# EXERCISE INSTRUCTIONS
Once you reach the line with "coffee table: present" below, copy each line exactly, stopping after the line with "shelving unit: none", and skip any pictures.

# INPUT RECORDS
• • • •
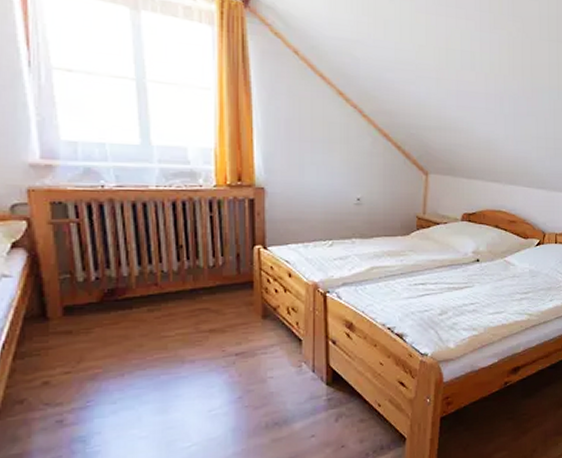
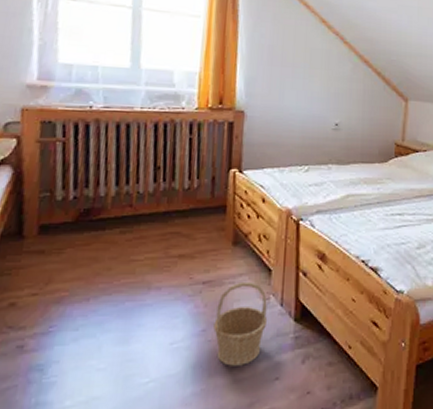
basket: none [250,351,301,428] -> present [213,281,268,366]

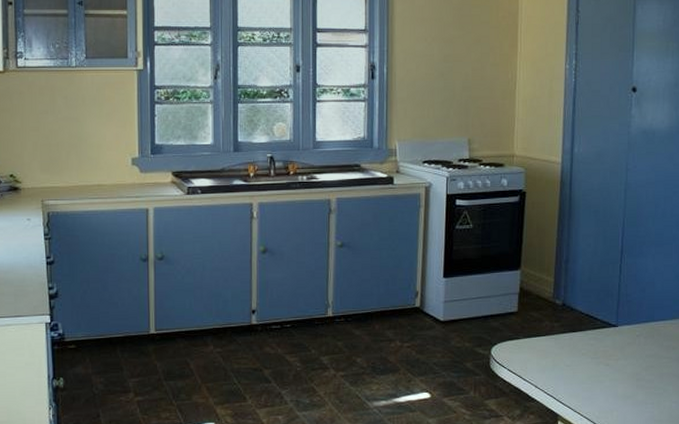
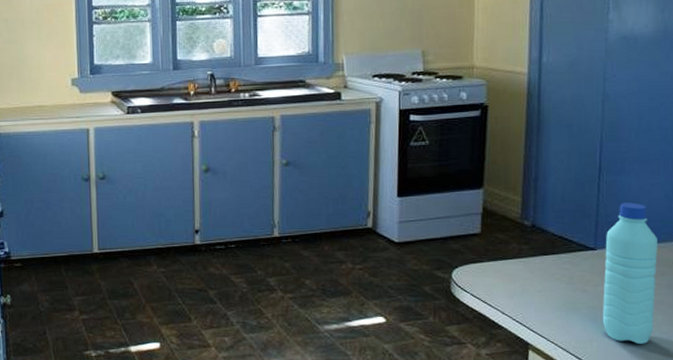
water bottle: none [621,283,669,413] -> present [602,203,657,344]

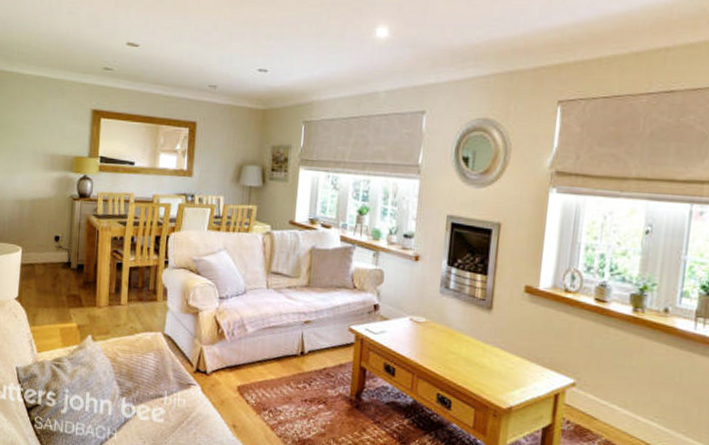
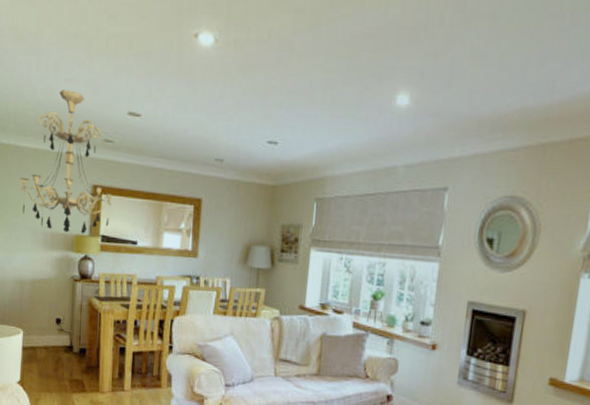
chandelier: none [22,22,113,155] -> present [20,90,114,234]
• • • •
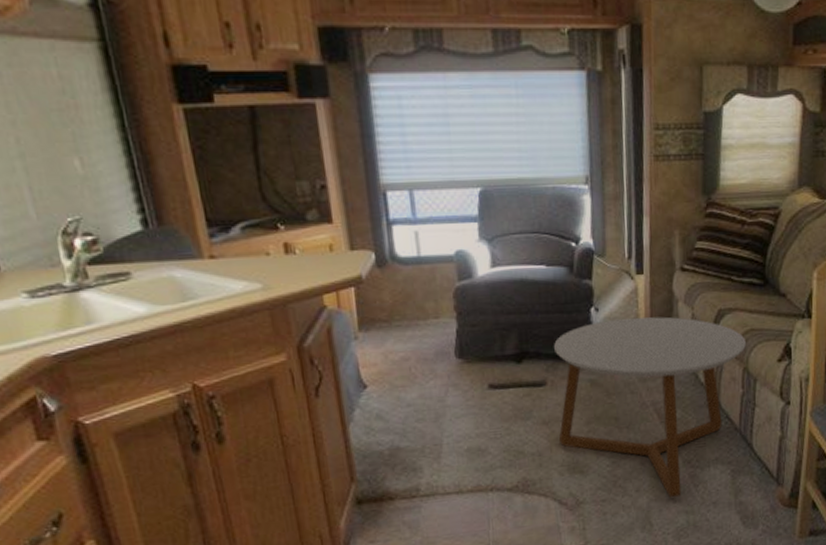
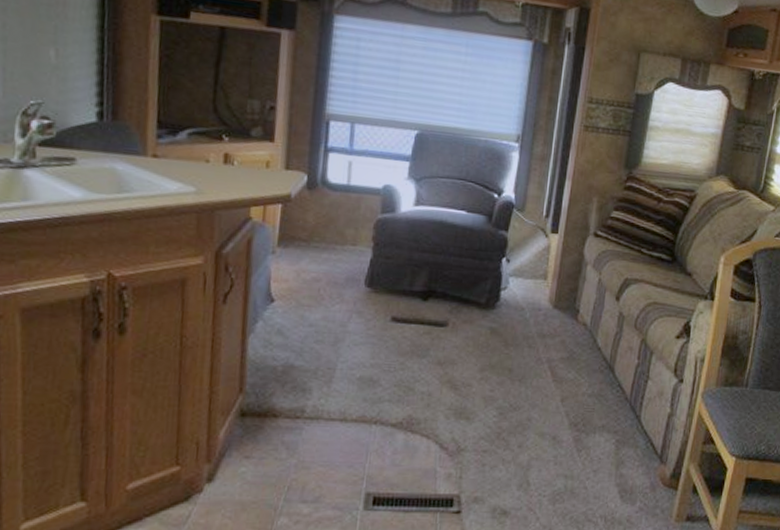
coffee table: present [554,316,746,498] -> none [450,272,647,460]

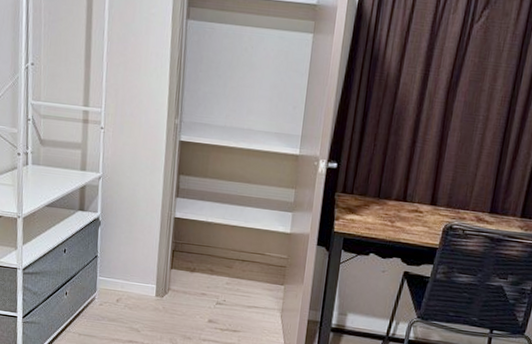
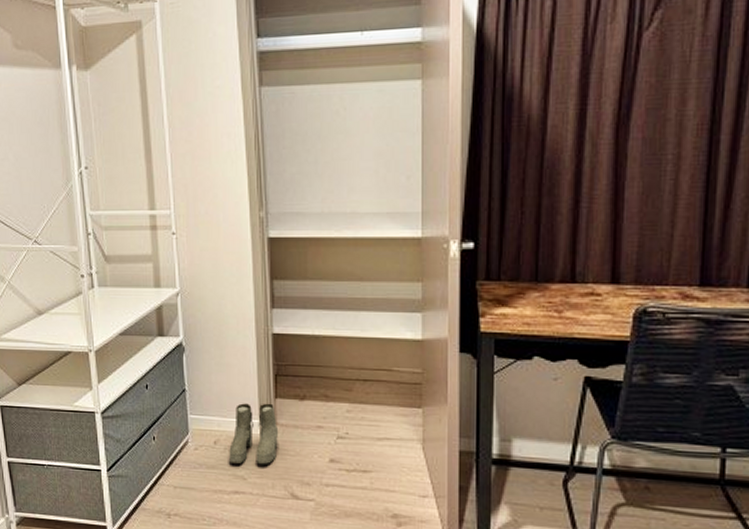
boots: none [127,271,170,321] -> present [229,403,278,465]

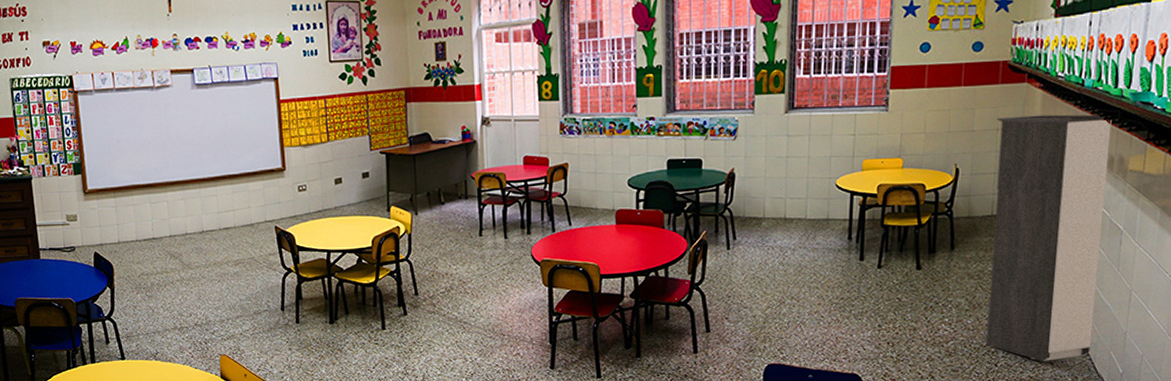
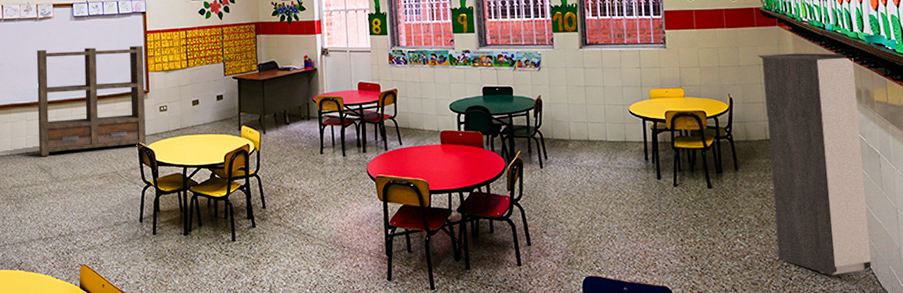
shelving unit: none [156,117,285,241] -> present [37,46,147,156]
• • • •
# SOLUTION FOR THIS PROBLEM
coffee table: present [554,316,746,498] -> none [450,272,647,460]

boots: none [127,271,170,321] -> present [229,403,278,465]

shelving unit: none [156,117,285,241] -> present [37,46,147,156]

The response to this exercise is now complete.